• **WHAT YOU WILL DO**
From the text on properties of L2 below, write out word for word the passage that opens with the words "proof: Let $t$" and closes with "non-decreasing the claim is valid.".

Properties of L2

definition Let $L_2(\Omega)$ be the collection of all random variables on the probability space $\Omega$ such that $X^2$ is integrable.

lemma: when $X,Y \in L_2(\Omega)$ , $|\mathbb E XY| \le (\mathbb{E} X^2)^{1/2} \cdot (\mathbb{E} Y^2)^{1/2}$ .

proof: Let $t$ be a real-valued variable. Then the function $\phi(t) = \mathbb{E} (X - tY)^2$ is non-negative. Since

$\phi(t) = \mathbb{E} X^2 - 2t \mathbb{E}(XY) + t^2 \mathbb{E} Y^2$

If $\mathbb{E} Y^2 = 0$ then the non-negativity of $\phi(t)$ for all values $t$ requires that $\mathbb{E}(XY) = 0$ and so the claim is valid.

If $\mathbb{E} Y^2 > 0$ , then $\phi(t)$ is a quadratic convex polynomial. It is non-negative for all values of $t$ iff its discriminant is non-positive: $[2 \mathbb{E}(XY)]^2 - 4 \mathbb{E} X^2 \mathbb{E} Y^2 \le 0$ . But this implies the $(\mathbb{E}(XY))^2 \le \mathbb{E} X^2 \mathbb{E} Y^2$ . Since the square root function is non-decreasing the claim is valid.

lemma: $L_2(\Omega)$ is a linear space over the ring of real numbers.

proof: Since the collection of random variables is a linear space over the ring of real numbers when equipped with pointwise addition $(X+Y)(\omega) = X(\omega) + Y(\omega)$ and scalar multiplication $(a X)(\omega) = a X(\omega)$ , it remains to demonstrate the closure of $L_2(\Omega)$ with respect to these operations. But since $\mathbb{E} (aX)^2 = a^2 \mathbb{E} X^2 < \infty$ , and

$\mathbb{E} (X + Y)^2 = \mathbb{E} X^2 + 2 \mathbb{E}XY + \mathbb{E} Y^2 \le \left( (\mathbb{E} X^2)^{1/2} + (\mathbb{E} Y^2)^{1/2} \right)^2 < \infty$ the claim is validated.

lemma: $\left< X,Y \right> = \mathbb{E} XY$ is an inner product (a.s) when $X,Y \in L_2(\Omega)$ .

proof: By the prior lemma $L_2(\Omega)$ is a linear space. By the Cauchy-Schwartz inequality lemma, $|\left< X,Y \right> | < \infty$ when $X,Y \in L_2(\Omega)$ . Hence $\left< X,Y \right>$ is a real-valued function of its arguments $X,Y$ . It is symmetric since pointwise multiplication of functions is commutative. It is linear in its first argument since expectation is a linear operation. Also $\left<X,X \right> \ge 0$ and $\left< X,X \right> = 0$ implies $X = 0$ (a.s)

• **ENTRIES PROVIDED**
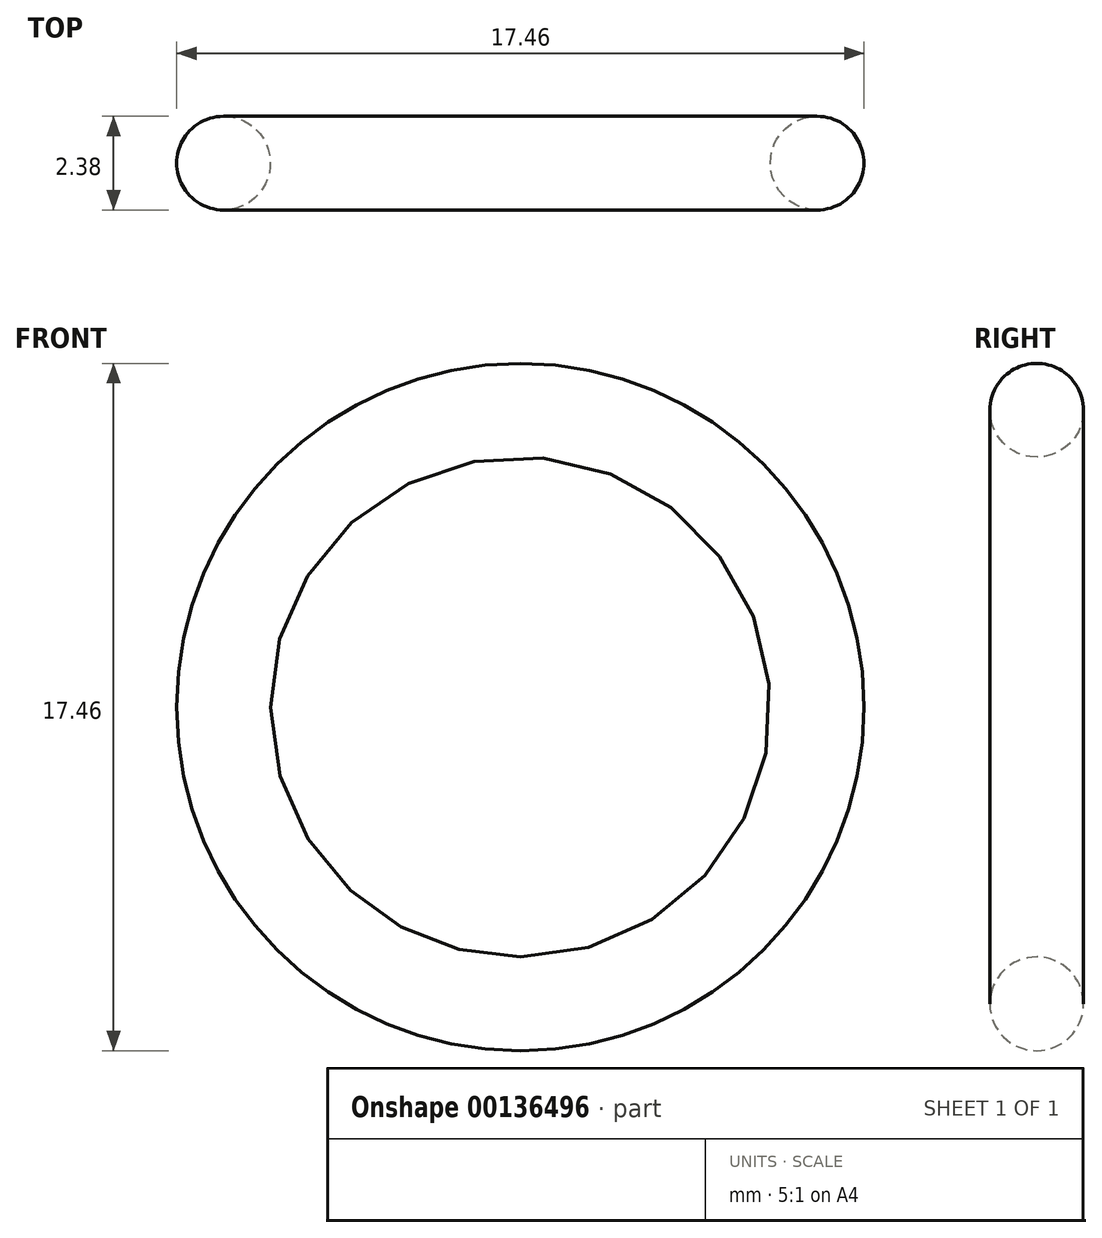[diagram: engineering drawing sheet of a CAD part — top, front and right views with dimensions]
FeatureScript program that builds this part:
annotation { "Feature Type Name" : "Feature", "Feature Type Description" : "" }
export const myFeature = defineFeature(function(context is Context, id is Id, definition is map)
    precondition{}
    {
        {
            var Q0;
            Q0=qCreatedBy(makeId("Right.planeOp"),FACE);
            var sketch = newSketch(context, id + "F0", { "sketchPlane" : qUnion([Q0])});
            skLineSegment(sketch, "E0", {"start": v(-25.93, 0) * mm, "end": v(26.74, 0) * mm});
            skCircle(sketch, "E1", {"center": v(0, 7.54) * mm, "radius": 1.2 * mm});
            skSolve(sketch);
        }
        {
            var Q0;
            Q0 = qSketchRegion(id + "F0", true);
            var Q1;
            Q1=sQuery(id+"F0.wireOp",EDGE,"E0");
            revolve(context, id + "F1", {"entities" : qUnion([Q0]), "axis" : qUnion([Q1]), "revolveType" : RevolveType.FULL});
        }
    });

• **TASK OUTPUT**
proof: Let $t$ be a real-valued variable. Then the function $\phi(t) = \mathbb{E} (X - tY)^2$ is non-negative. Since

$\phi(t) = \mathbb{E} X^2 - 2t \mathbb{E}(XY) + t^2 \mathbb{E} Y^2$

If $\mathbb{E} Y^2 = 0$ then the non-negativity of $\phi(t)$ for all values $t$ requires that $\mathbb{E}(XY) = 0$ and so the claim is valid.

If $\mathbb{E} Y^2 > 0$ , then $\phi(t)$ is a quadratic convex polynomial. It is non-negative for all values of $t$ iff its discriminant is non-positive: $[2 \mathbb{E}(XY)]^2 - 4 \mathbb{E} X^2 \mathbb{E} Y^2 \le 0$ . But this implies the $(\mathbb{E}(XY))^2 \le \mathbb{E} X^2 \mathbb{E} Y^2$ . Since the square root function is non-decreasing the claim is valid.